• [Task to complete]:
Pull every line of text from the records below, copying each one character for character. Leave out the pictures.

• [Data for review]:
◇ ◇ ◇ ◇ ◇ ◇ ◇

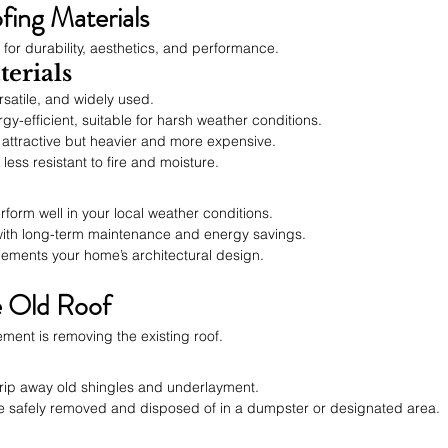
fing Materials
l for durability, aesthetics, and performance.
erials
rsatile, and widely used.
gy-efficient, suitable for harsh weather conditions.
 attractive but heavier and more expensive.
 less resistant to fire and moisture.
erform well in your local weather conditions.
 with long-term maintenance and energy savings.
lements your home’s architectural design.
e Old Roof
cement is removing the existing roof.
trip away old shingles and underlayment.
are safely removed and disposed of in a dumpster or designated area.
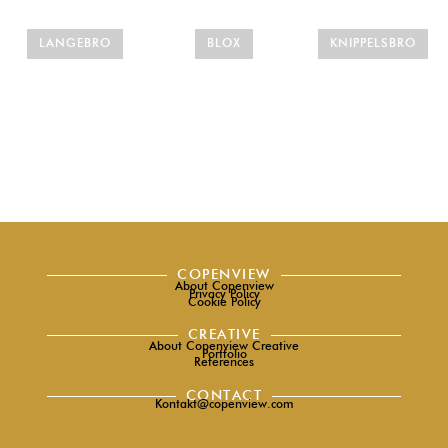
LANGEBRO
BLOX
KNIPPELSBRO
COPENVIEW
About Copenview
Privacy Policy
Cookie Policy
CREATIVE
About Copenview Creative
Portfolio
References
CONTACT
Kontakt@copenview.com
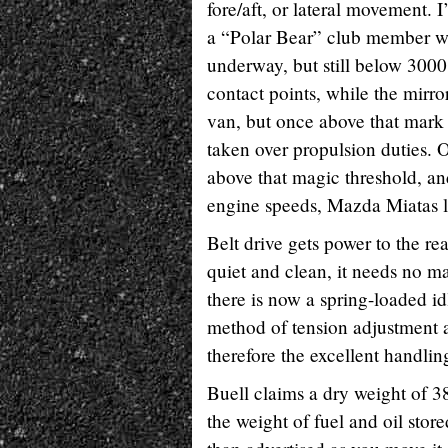
fore/aft, or lateral movement. I
a “Polar Bear” club member who
underway, but still below 3000
contact points, while the mirr
van, but once above that mark i
taken over propulsion duties. O
above that magic threshold, and
engine speeds, Mazda Miatas lo
Belt drive gets power to the rea
quiet and clean, it needs no m
there is now a spring-loaded id
method of tension adjustment 
therefore the excellent handlin
Buell claims a dry weight of 38
the weight of fuel and oil store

◇ ◇ ◇ ◇ ◇ ◇ ◇

• [Problem solution]:
fing Materials
l for durability, aesthetics, and performance.
erials
rsatile, and widely used.
gy-efficient, suitable for harsh weather conditions.
 attractive but heavier and more expensive.
 less resistant to fire and moisture.
erform well in your local weather conditions.
 with long-term maintenance and energy savings.
lements your home’s architectural design.
e Old Roof
cement is removing the existing roof.
trip away old shingles and underlayment.
are safely removed and disposed of in a dumpster or designated area.
LANGEBRO
BLOX
KNIPPELSBRO
COPENVIEW
About Copenview
Privacy Policy
Cookie Policy
CREATIVE
About Copenview Creative
Portfolio
References
CONTACT
Kontakt@copenview.com
fore/aft, or lateral movement. I
a “Polar Bear” club member who
underway, but still below 3000
contact points, while the mirr
van, but once above that mark i
taken over propulsion duties. O
above that magic threshold, and
engine speeds, Mazda Miatas lo
Belt drive gets power to the rea
quiet and clean, it needs no m
there is now a spring-loaded id
method of tension adjustment 
therefore the excellent handlin
Buell claims a dry weight of 38
the weight of fuel and oil store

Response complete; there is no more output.